● **Work order**
Comb the records below for the string "runs" and copy each line where it turns up.

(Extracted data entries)
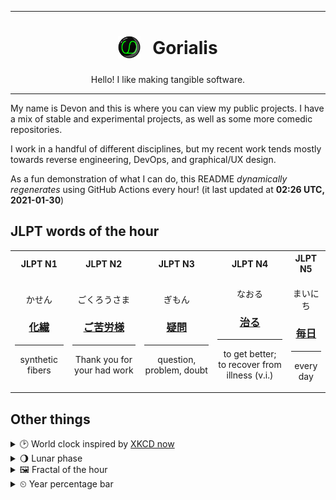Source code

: ***

<h1 align="center">
<sub>
    <img src="readme/resources/avatar.png" height="36">
</sub>
&nbsp;
Gorialis
</h1>
<p align="center">
Hello! I like making tangible software.
</p>

***

My name is Devon and this is where you can view my public projects. I have a mix of stable and experimental projects, as well as some more comedic repositories.

I work in a handful of different disciplines, but my recent work tends mostly towards reverse engineering, DevOps, and graphical/UX design.

As a fun demonstration of what I can do, this README *dynamically regenerates* using GitHub Actions every hour! (it last updated at **02:26 UTC, 2021-01-30**)

<h2>JLPT words of the hour</h2>
<table>
    <tr>
        <th>JLPT N1</th>
        <th>JLPT N2</th>
        <th>JLPT N3</th>
        <th>JLPT N4</th>
        <th>JLPT N5</th>
    </tr>
    <tr>
        <td>
            <p align="center">かせん</p>
            <h3 align="center"><b><a href="https://jisho.org/search/%E5%8C%96%E7%B9%8A">化繊</a></b></h3>
            <hr>
            <p align="center">synthetic fibers</p>
        </td>
        <td>
            <p align="center">ごくろうさま</p>
            <h3 align="center"><b><a href="https://jisho.org/search/%E3%81%94%E8%8B%A6%E5%8A%B4%E6%A7%98">ご苦労様</a></b></h3>
            <hr>
            <p align="center">Thank you for your had work</p>
        </td>
        <td>
            <p align="center">ぎもん</p>
            <h3 align="center"><b><a href="https://jisho.org/search/%E7%96%91%E5%95%8F">疑問</a></b></h3>
            <hr>
            <p align="center">question,<wbr> problem,<wbr> doubt</p>
        </td>
        <td>
            <p align="center">なおる</p>
            <h3 align="center"><b><a href="https://jisho.org/search/%E6%B2%BB%E3%82%8B">治る</a></b></h3>
            <hr>
            <p align="center">to get better;<br> to recover from illness (v.i.)</p>
        </td>
        <td>
            <p align="center">まいにち</p>
            <h3 align="center"><b><a href="https://jisho.org/search/%E6%AF%8E%E6%97%A5">毎日</a></b></h3>
            <hr>
            <p align="center">every day</p>
        </td>
    </tr>
</table>

<h2>Other things</h2>
<details>
<summary>🕑  World clock inspired by <a href="https://xkcd.com/now">XKCD now</a></summary>

> <img src="generated/now.png" width="512">

</details>
<details>
<summary>🌖 Lunar phase</summary>

The moon is approximately 59.25% through its phase (Waning Gibbous).

</details>
<details>
<summary>&#x1f5bc; Fractal of the hour</summary>

> <img src="generated/fractal.png" width="512">

</details>
<details>
<summary>&#x23f2; Year percentage bar</summary>
<pre><code>2021 [█▁▁▁▁▁▁▁▁▁▁▁▁▁▁▁▁▁▁▁] 7.97%</code></pre>
</details>
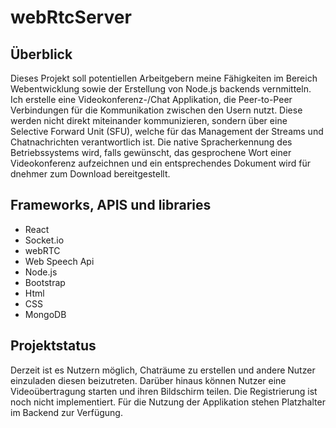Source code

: 
# webRtcServer

## Überblick

Dieses Projekt soll potentiellen Arbeitgebern meine Fähigkeiten im Bereich Webentwicklung sowie der Erstellung von Node.js backends vernmitteln. Ich erstelle eine Videokonferenz-/Chat Applikation, die Peer-to-Peer Verbindungen für die Kommunikation zwischen den Usern nutzt. Diese werden nicht direkt miteinander kommunizieren, sondern über eine Selective Forward Unit (SFU), welche für das Management der Streams und Chatnachrichten verantwortlich ist. Die native Spracherkennung des Betriebssystems wird, falls gewünscht, das gesprochene Wort einer Videokonferenz aufzeichnen und ein entsprechendes Dokument wird für dnehmer zum Download bereitgestellt.

## Frameworks, APIS und libraries

- React
- Socket.io
- webRTC
- Web Speech Api
- Node.js
- Bootstrap
- Html
- CSS
- MongoDB

## Projektstatus

Derzeit ist es Nutzern möglich, Chaträume zu erstellen und andere Nutzer einzuladen diesen beizutreten. Darüber hinaus können Nutzer eine Videoübertragung starten und ihren Bildschirm teilen. Die Registrierung ist noch nicht implementiert. Für die Nutzung der Applikation stehen Platzhalter im Backend zur Verfügung.

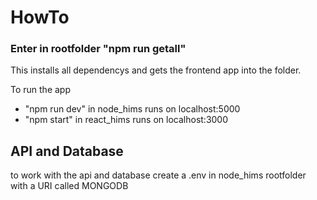# HowTo

### Enter in rootfolder "npm run getall"

This installs all dependencys and gets the frontend app into the folder.

To run the app
- "npm run dev" in node_hims runs on localhost:5000
- "npm start" in react_hims runs on localhost:3000


## API and Database
to work with the api and database create a .env in node_hims rootfolder with a URI called MONGODB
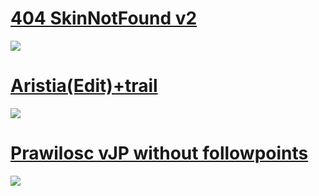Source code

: # [404 SkinNotFound v2](https://phxr.s-ul.eu/rVyl47nZ)
![](https://osu.ppy.sh/ss/16917896/d181)

# [Aristia(Edit)+trail](https://phxr.s-ul.eu/HsdbJ18u)
![](https://osu.ppy.sh/ss/16917900/b917)

# [Prawilosc vJP without followpoints](https://phxr.s-ul.eu/cGDlgaZ0)
![](https://osu.ppy.sh/ss/16917910/18ef)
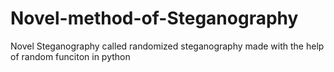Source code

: # Novel-method-of-Steganography
Novel Steganography called randomized steganography made with the help of random funciton in python
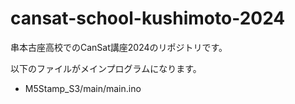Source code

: # cansat-school-kushimoto-2024

串本古座高校でのCanSat講座2024のリポジトリです。

以下のファイルがメインプログラムになります。

- M5Stamp_S3/main/main.ino
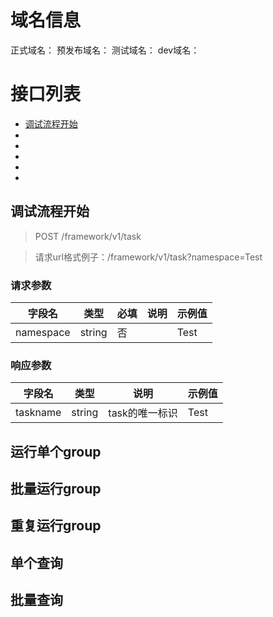 # 域名信息
正式域名：
预发布域名：
测试域名：
dev域名：
# 接口列表
- [调试流程开始](#begin)
- []()
- []()
- []()
- []()
- []()
## 调试流程开始<a id="begin"/>

> POST /framework/v1/task

> 请求url格式例子：/framework/v1/task?namespace=Test

### 请求参数

| 字段名       | 类型     | 必填  | 说明  | 示例值  |
| --------- | ------ | --- | --- | ---- |
| namespace | string | 否   |     | Test |
### 响应参数
| 字段名      | 类型     | 说明        | 示例值  |
| -------- | ------ | --------- | ---- |
| taskname | string | task的唯一标识 | Test |
## 运行单个group<a id="run_single"/>
## 批量运行group<a id="run_batch"/>
## 重复运行group<a id="rerun"/>
## 单个查询<a id="query_single"/>
## 批量查询<a id="query_batch"/>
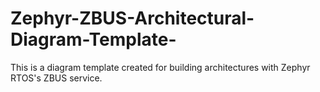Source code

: # Zephyr-ZBUS-Architectural-Diagram-Template-
This is a diagram template created for building architectures with Zephyr RTOS's ZBUS service.
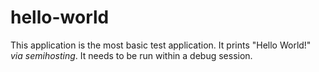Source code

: # hello-world

This application is the most basic test application.
It prints "Hello World!" _via semihosting_.
It needs to be run within a debug session.
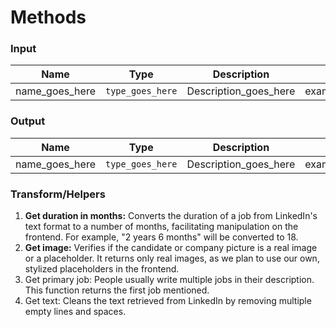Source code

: # Methods

### Input

| Name           | Type             | Description           | Example           |
| -------------- | ---------------- | --------------------- | ----------------- |
| name_goes_here | `type_goes_here` | Description_goes_here | example_goes_here |

### Output

| Name           | Type             | Description           | Example           |
| -------------- | ---------------- | --------------------- | ----------------- |
| name_goes_here | `type_goes_here` | Description_goes_here | example_goes_here |

### Transform/Helpers

1. **Get duration in months:** Converts the duration of a job from LinkedIn's text format to a number of months, facilitating manipulation on the frontend. For example, "2 years 6 months" will be converted to 18.
1. **Get image:** Verifies if the candidate or company picture is a real image or a placeholder. It returns only real images, as we plan to use our own, stylized placeholders in the frontend.
1. Get primary job: People usually write multiple jobs in their description. This function returns the first job mentioned.
1. Get text: Cleans the text retrieved from LinkedIn by removing multiple empty lines and spaces.
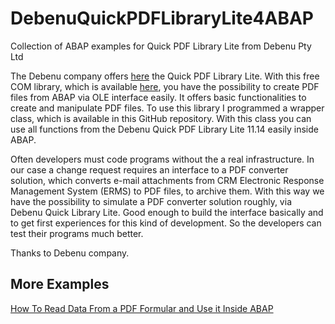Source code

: # DebenuQuickPDFLibraryLite4ABAP

Collection of ABAP examples for Quick PDF Library Lite from Debenu Pty Ltd

The Debenu company offers [here](http://www.debenu.com/products/development/debenu-pdf-library-lite/) the Quick PDF Library Lite. With this free COM library, which is available [here](http://www.debenu.com/products/development/debenu-pdf-library-lite/updates/), you have the possibility to create PDF files from ABAP via OLE interface easily. It offers basic functionalities to create and manipulate PDF files.
To use this library I programmed a wrapper class, which is available in this GitHub repository. With this class you can use all functions from the Debenu Quick PDF Library Lite 11.14 easily inside ABAP.

Often developers must code programs without the a real infrastructure. In our case a change request requires an interface to a PDF converter solution, which converts e-mail attachments from CRM Electronic Response Management System (ERMS) to PDF files, to archive them. With this way we have the possibility to simulate a PDF converter solution roughly, via Debenu Quick Library Lite. Good enough to build the interface basically and to get first experiences for this kind of development. So the developers can test their programs much better.

Thanks to Debenu company.

## More Examples

[How To Read Data From a PDF Formular and Use it Inside ABAP](http://scn.sap.com/docs/DOC-65423)
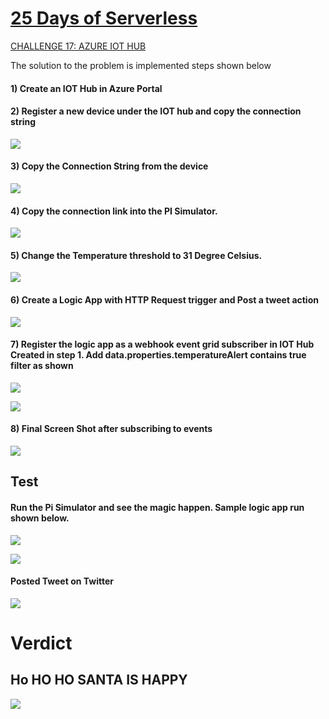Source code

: # [25 Days of Serverless](https://25daysofserverless.com)
[CHALLENGE 17: AZURE IOT HUB](https://25daysofserverless.com/calendar/17)

The solution to the problem is implemented steps shown below

#### 1)	Create an IOT Hub in Azure Portal



#### 2)	Register a new device under the IOT hub and copy the connection string

![](./CreateIOTHub.png)

#### 3)	Copy the Connection String from the device

![](./CopyConnectionString.png)

#### 4)	Copy the connection link into the PI Simulator.

![](./CopyConnectionStringToPi.png)

#### 5)	Change the Temperature threshold to 31 Degree Celsius.

![](./ChangeThresholdTemperature.png)

#### 6)	Create a Logic App with HTTP Request trigger and Post a tweet action

![](./LogicApps.png)

#### 7)	Register the logic app as a webhook event grid subscriber in IOT Hub Created in step 1. Add data.properties.temperatureAlert contains true filter as shown

![](./RegisterSubscription1.png)

![](./RegisterSubscription2.png)

#### 8)	Final Screen Shot after subscribing to events

![](./FinalSubcription.png)

## Test

#### Run the Pi Simulator and see the magic happen. Sample logic app run shown below.

![](./LogicAppRun1.png)

![](./LogicAppRun2.png)


#### Posted Tweet on Twitter

![](./postedTweet.png)

# Verdict

## Ho HO HO SANTA IS HAPPY
![](./Santa.png)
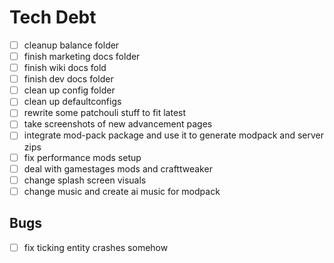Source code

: # Tech Debt

- [ ] cleanup balance folder
- [ ] finish marketing docs folder
- [ ] finish wiki docs fold
- [ ] finish dev docs folder
- [ ] clean up config folder
- [ ] clean up defaultconfigs
- [ ] rewrite some patchouli stuff to fit latest
- [ ] take screenshots of new advancement pages
- [ ] integrate mod-pack package and use it to generate modpack and server zips
- [ ] fix performance mods setup
- [ ] deal with gamestages mods and crafttweaker
- [ ] change splash screen visuals
- [ ] change music and create ai music for modpack

## Bugs

- [ ] fix ticking entity crashes somehow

● **Solution below**
- "npm run dev" in node_hims runs on localhost:5000
- "npm start" in react_hims runs on localhost:3000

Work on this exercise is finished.